Article on...Ideology in Architecture

Arts & Crafts Movement

 

   Developing largely as a reaction to the Industrial Revolution, the Arts and Crafts movement addressed the crisis in the Fine and Decorative Arts, created by the mechanization of industry.  This movement fittingly developed first in Britain, also the seat of the Industrial Revolution.  Although industrialization in the 18th century created massive economic growth, it was also the catalyst for significant shifts in moral and social attitudes, not the least of which were reflected in a parallel between the growing progress achieved within production techniques and in an unfortunate disregard for the ideals of artisan-oriented architecture and crafts.  Handmade products were fundamentally excused in the 1850’s and 1860’s to make way for cheaper, more modular constructions of iron, lightweight wood, and glass.  In response to the changing market attitudes, the fathers of the Arts and Crafts movement  presented an alternative to the massed produced wares that now flooded markets.  In her book The Arts and Crafts Movement,  Naylor writes, “(t)heir endeavors were directed, ultimately, towards a social end, the establishment of a society in which all men would enjoy the freedom to be creative” (7).  The Arts and Crafts movement stood in opposition to the wake of the Industrial Revolution, pitting moral against material, dogma against inspiration, machine against the human hand, and the industrial elite against the craftsman.  

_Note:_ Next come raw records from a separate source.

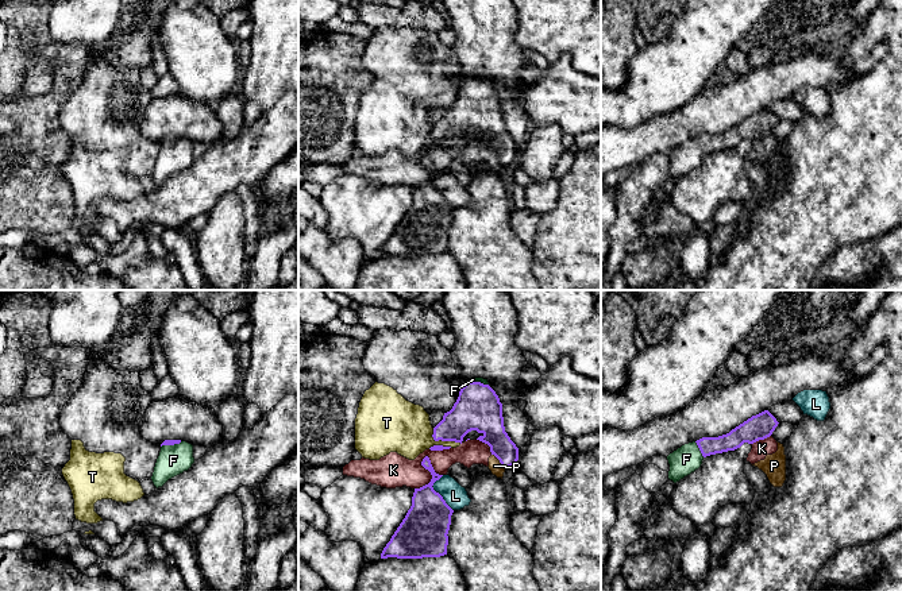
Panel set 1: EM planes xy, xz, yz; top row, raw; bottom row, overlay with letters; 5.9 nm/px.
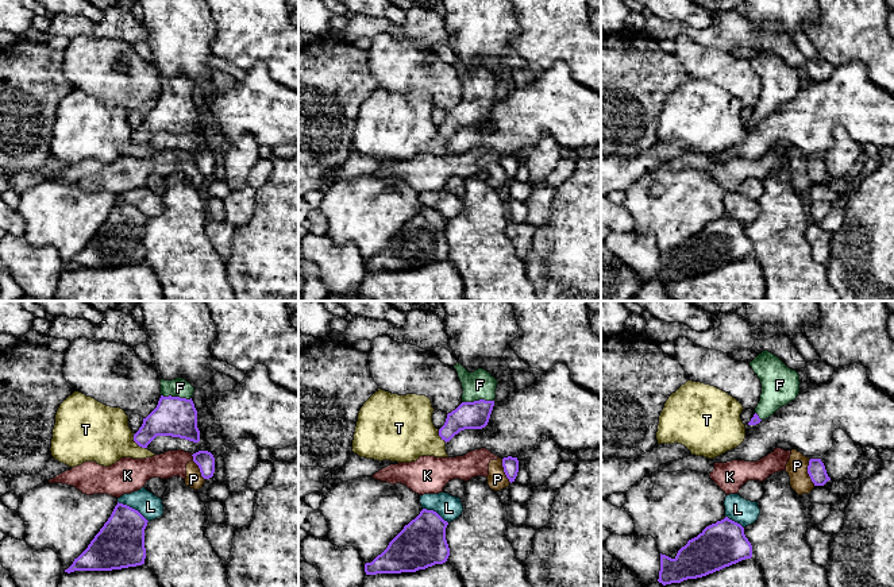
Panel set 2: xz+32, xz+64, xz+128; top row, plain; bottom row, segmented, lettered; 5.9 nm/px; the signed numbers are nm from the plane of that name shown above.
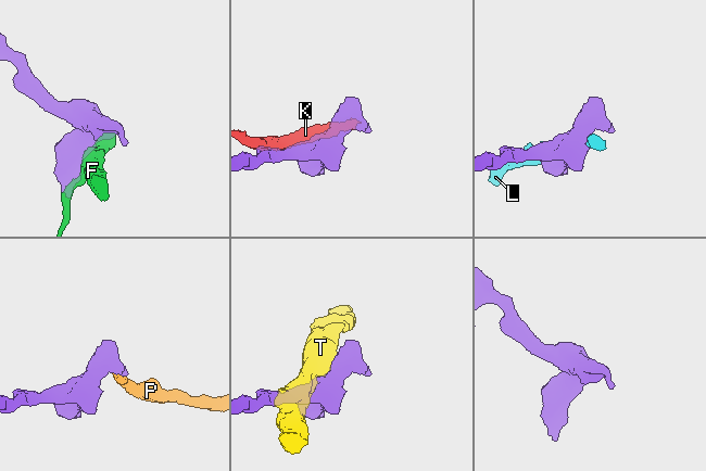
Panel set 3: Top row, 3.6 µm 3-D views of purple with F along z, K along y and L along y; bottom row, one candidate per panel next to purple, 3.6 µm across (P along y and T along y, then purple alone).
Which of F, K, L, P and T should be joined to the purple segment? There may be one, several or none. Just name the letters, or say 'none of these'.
F

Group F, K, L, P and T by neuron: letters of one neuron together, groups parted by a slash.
F / K P / L / T

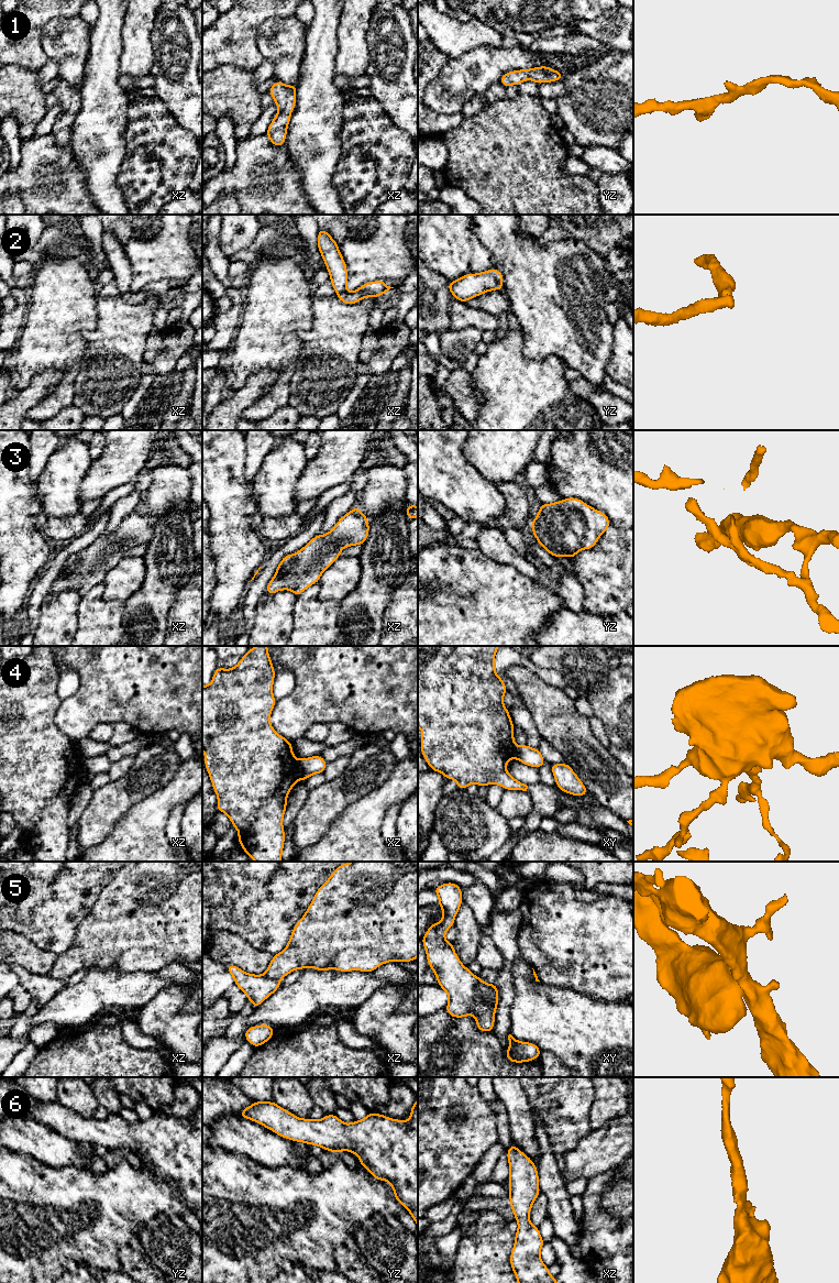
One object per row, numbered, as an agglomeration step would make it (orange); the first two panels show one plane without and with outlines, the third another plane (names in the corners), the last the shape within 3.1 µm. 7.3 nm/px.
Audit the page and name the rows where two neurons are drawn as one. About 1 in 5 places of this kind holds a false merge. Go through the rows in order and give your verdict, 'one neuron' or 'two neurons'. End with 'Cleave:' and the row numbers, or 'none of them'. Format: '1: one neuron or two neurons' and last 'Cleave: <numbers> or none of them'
1: one neuron
2: one neuron
3: one neuron
4: two neurons
5: two neurons
6: one neuron
Cleave: 4, 5

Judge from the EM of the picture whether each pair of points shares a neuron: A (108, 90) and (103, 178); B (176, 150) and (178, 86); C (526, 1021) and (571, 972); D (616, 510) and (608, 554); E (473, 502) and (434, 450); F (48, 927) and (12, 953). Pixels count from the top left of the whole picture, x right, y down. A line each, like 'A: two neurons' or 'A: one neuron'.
A: one neuron
B: two neurons
C: two neurons
D: two neurons
E: one neuron
F: two neurons

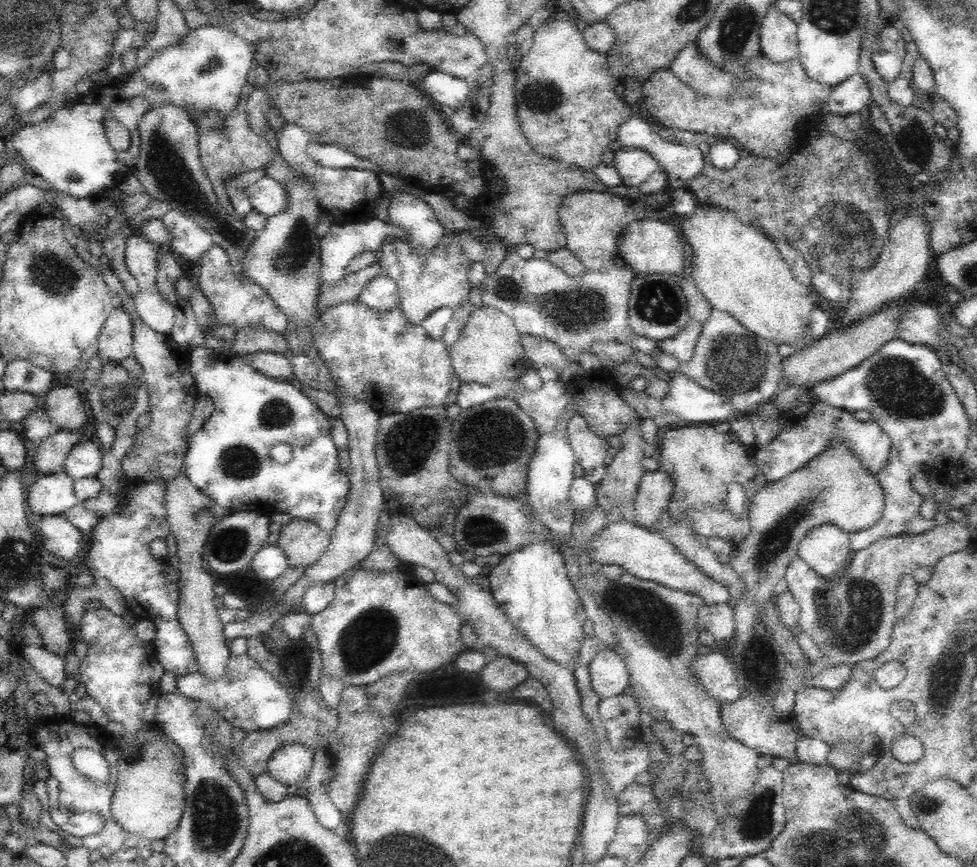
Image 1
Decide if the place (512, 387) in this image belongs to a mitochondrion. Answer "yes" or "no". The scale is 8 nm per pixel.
no

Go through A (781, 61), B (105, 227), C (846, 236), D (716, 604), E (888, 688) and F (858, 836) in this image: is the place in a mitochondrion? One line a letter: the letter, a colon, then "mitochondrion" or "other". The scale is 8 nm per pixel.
A: other
B: other
C: mitochondrion
D: other
E: other
F: mitochondrion

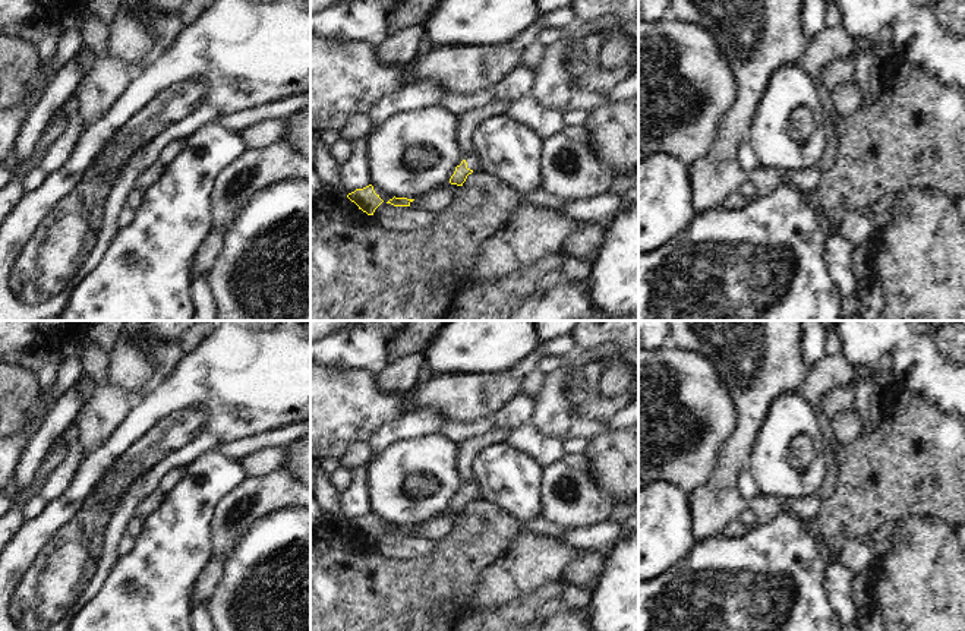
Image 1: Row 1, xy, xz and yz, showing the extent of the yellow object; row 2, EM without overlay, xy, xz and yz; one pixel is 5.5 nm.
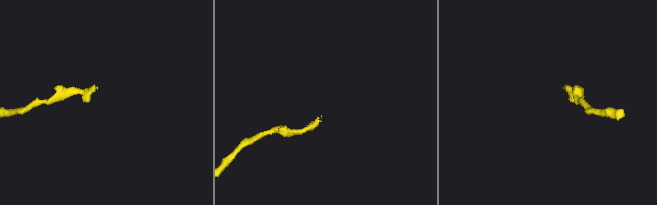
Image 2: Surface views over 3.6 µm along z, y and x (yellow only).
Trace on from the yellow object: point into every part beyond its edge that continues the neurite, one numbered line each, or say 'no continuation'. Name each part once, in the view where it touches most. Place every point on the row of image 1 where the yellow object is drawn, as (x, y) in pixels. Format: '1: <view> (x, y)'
1: xz (472, 161)

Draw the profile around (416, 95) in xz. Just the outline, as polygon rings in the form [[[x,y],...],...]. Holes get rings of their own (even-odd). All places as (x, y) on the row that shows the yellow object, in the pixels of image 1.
[[[435,82],[411,83],[398,88],[394,94],[387,95],[369,108],[370,130],[400,113],[433,107],[444,92],[447,91]]]

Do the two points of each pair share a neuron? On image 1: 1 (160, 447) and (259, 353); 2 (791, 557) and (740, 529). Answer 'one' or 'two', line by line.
1: one
2: two

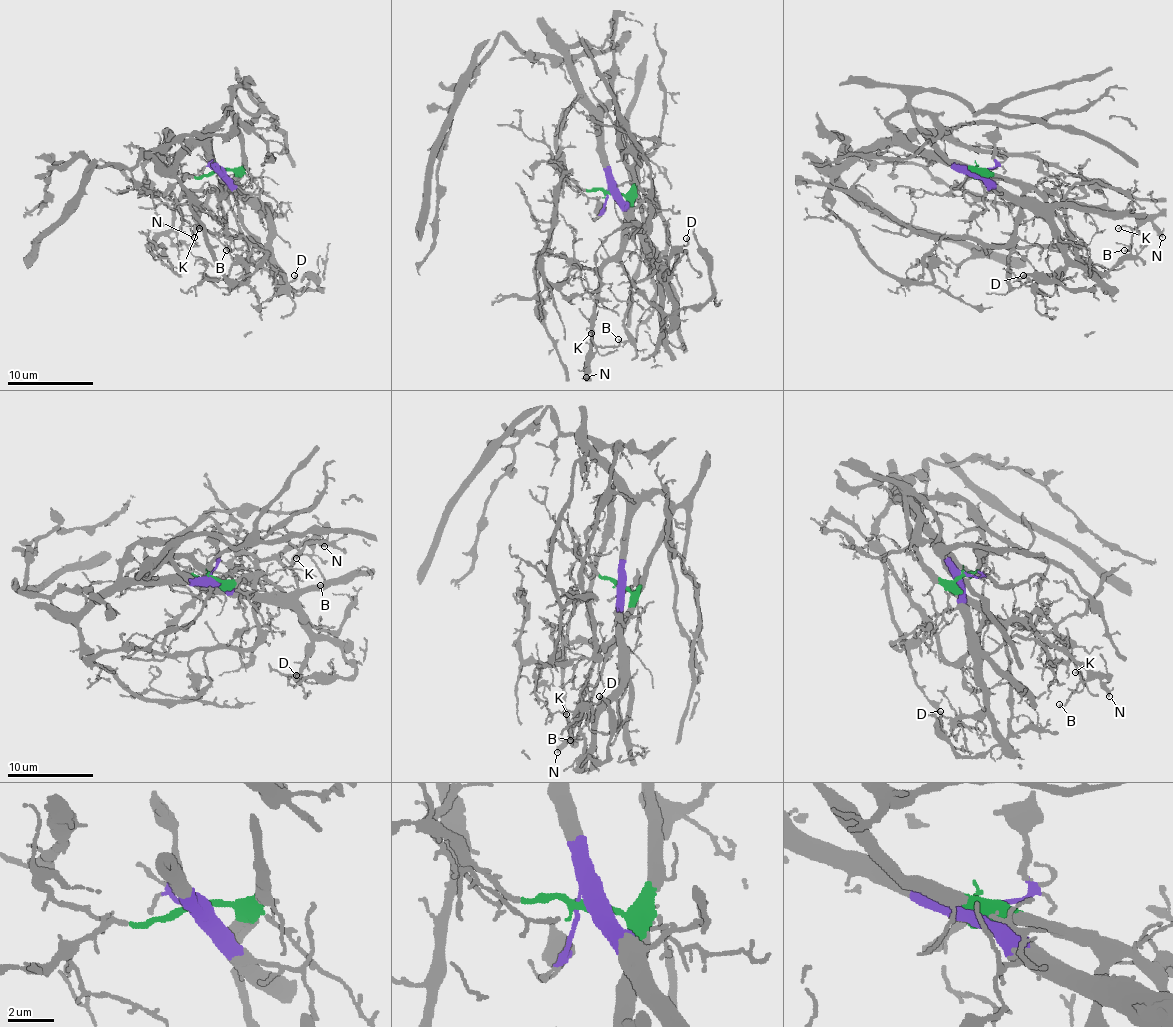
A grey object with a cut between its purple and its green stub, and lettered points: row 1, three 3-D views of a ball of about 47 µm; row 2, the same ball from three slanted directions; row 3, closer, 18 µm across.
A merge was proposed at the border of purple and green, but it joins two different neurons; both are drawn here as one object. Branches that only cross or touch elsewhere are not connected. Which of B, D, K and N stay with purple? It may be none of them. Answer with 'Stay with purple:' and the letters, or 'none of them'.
Stay with purple: D

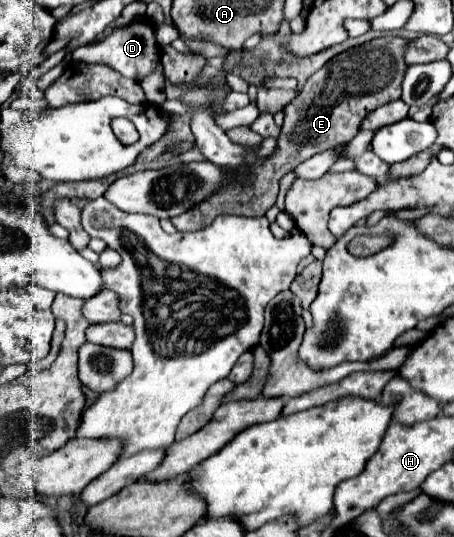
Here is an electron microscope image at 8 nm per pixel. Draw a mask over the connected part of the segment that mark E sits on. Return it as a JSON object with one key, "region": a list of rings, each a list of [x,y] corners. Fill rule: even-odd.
{"region":[[[383,36],[331,58],[327,66],[317,70],[305,82],[299,96],[295,96],[285,106],[285,126],[281,128],[277,152],[259,166],[235,168],[241,172],[255,174],[253,188],[249,186],[249,190],[233,190],[233,186],[227,186],[219,190],[215,196],[211,196],[209,200],[201,202],[199,206],[173,218],[171,220],[173,226],[181,232],[189,232],[189,230],[205,228],[219,214],[237,214],[237,216],[251,216],[251,218],[263,216],[267,208],[275,204],[275,198],[279,192],[279,180],[283,178],[283,174],[287,174],[293,166],[301,164],[303,160],[319,152],[347,144],[357,134],[361,120],[371,110],[391,100],[397,100],[401,96],[401,80],[407,70],[403,62],[405,44],[407,44],[405,38]]]}

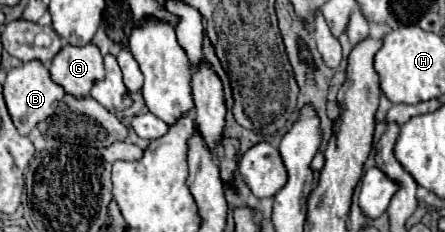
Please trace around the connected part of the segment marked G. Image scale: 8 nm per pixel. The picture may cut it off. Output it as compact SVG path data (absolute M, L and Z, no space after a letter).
M92 43L84 47L62 47L52 59L50 77L68 95L76 99L90 97L92 85L104 79L104 65L98 47Z

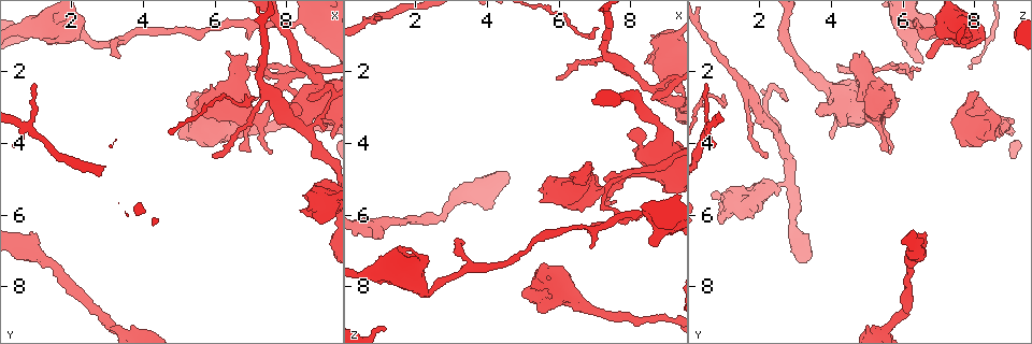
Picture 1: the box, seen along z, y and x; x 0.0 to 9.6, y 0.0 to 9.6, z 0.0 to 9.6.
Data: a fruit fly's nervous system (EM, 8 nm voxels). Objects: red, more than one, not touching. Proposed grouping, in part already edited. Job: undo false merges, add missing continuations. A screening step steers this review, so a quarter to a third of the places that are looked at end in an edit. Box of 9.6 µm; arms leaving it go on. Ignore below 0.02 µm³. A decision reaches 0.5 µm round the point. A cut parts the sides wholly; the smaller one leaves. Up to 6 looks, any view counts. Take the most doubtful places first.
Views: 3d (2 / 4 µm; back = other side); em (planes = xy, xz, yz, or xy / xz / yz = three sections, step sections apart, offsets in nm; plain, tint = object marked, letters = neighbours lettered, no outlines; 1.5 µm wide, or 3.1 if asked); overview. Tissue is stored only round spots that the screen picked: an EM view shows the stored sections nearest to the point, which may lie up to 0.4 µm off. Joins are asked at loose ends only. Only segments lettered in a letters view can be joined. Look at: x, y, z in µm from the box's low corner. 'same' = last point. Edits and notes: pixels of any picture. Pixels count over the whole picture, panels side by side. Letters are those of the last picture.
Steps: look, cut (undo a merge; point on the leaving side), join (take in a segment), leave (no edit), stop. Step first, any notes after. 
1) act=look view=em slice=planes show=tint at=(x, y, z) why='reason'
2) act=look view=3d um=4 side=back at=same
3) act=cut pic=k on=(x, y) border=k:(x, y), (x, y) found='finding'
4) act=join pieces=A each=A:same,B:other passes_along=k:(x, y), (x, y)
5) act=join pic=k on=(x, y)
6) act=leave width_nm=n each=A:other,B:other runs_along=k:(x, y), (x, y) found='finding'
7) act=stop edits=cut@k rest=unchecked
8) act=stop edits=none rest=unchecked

act=look view=em slice=planes show=tint at=(9.15, 5.20, 2.30) why='thick turns thin'

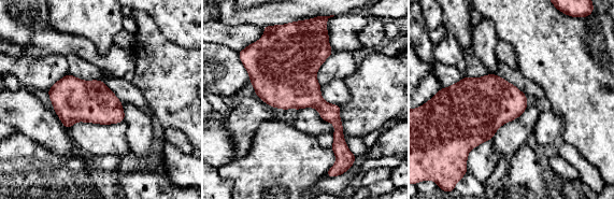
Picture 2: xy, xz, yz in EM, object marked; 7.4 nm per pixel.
act=look view=em slice=planes show=letters at=same

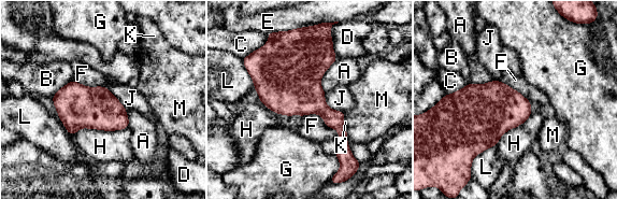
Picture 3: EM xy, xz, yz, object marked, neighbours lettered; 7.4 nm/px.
act=leave each=A:other,B:other,C:other,D:other,E:other,F:other,G:other,H:other,J:other,K:other,L:other,M:other found='all the same neuron'

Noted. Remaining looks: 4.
act=look view=em slice=planes show=letters at=(9.15, 3.55, 8.90) why='a narrow waist'

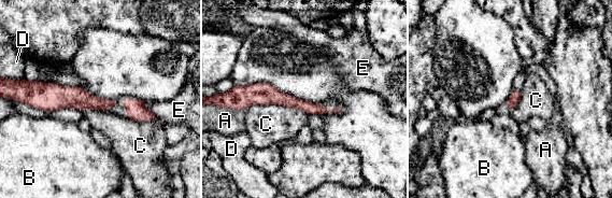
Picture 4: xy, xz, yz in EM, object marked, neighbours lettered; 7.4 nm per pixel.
act=leave each=A:other,B:other,C:other,D:other,E:other runs_along=4:(33, 92), (128, 103), (152, 117) found='all the same neuron'

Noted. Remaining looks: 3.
act=look view=em slice=xy step=8 show=letters at=(6.80, 2.05, 6.45) why='tapers out'

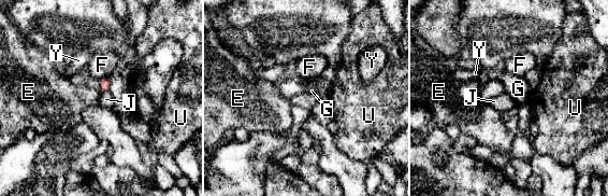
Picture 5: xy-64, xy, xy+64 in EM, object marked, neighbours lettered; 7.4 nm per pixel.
act=look view=em slice=planes show=letters at=same why='another direction'

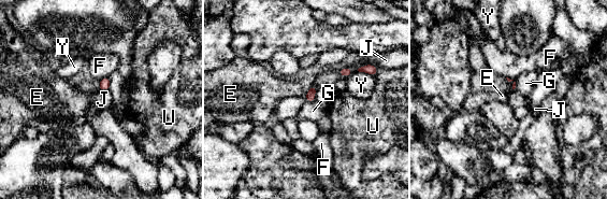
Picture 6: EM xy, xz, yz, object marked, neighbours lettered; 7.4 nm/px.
act=leave each=E:other,F:other,G:other,J:other,U:other,Y:other border=6:(352, 70), (348, 75), (337, 71) found='no lettered segment goes on from it'

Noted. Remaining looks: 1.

     A short cast of influential thinkers, design philosophers, and artisans led the ideological reform of the Arts and Crafts movement. One of the initial theorists to espouse these principles was Augustus Welby Northmore Pugin, (1812-1852) who published his True Principles of Christian Architecture  in 1836, which was to become a major part of the basis for the fundamental beliefs of the Arts and Crafts movement.  Pugin advocated that all ornament should be “appropriate and significant” and that décor should never be allowed to conceal “the real purpose for which the article had been made” (15 Naylor).  His overarching concern for design principles in lieu of industrial standards made him a pioneer of the Arts and Crafts movement (see Appendix 1).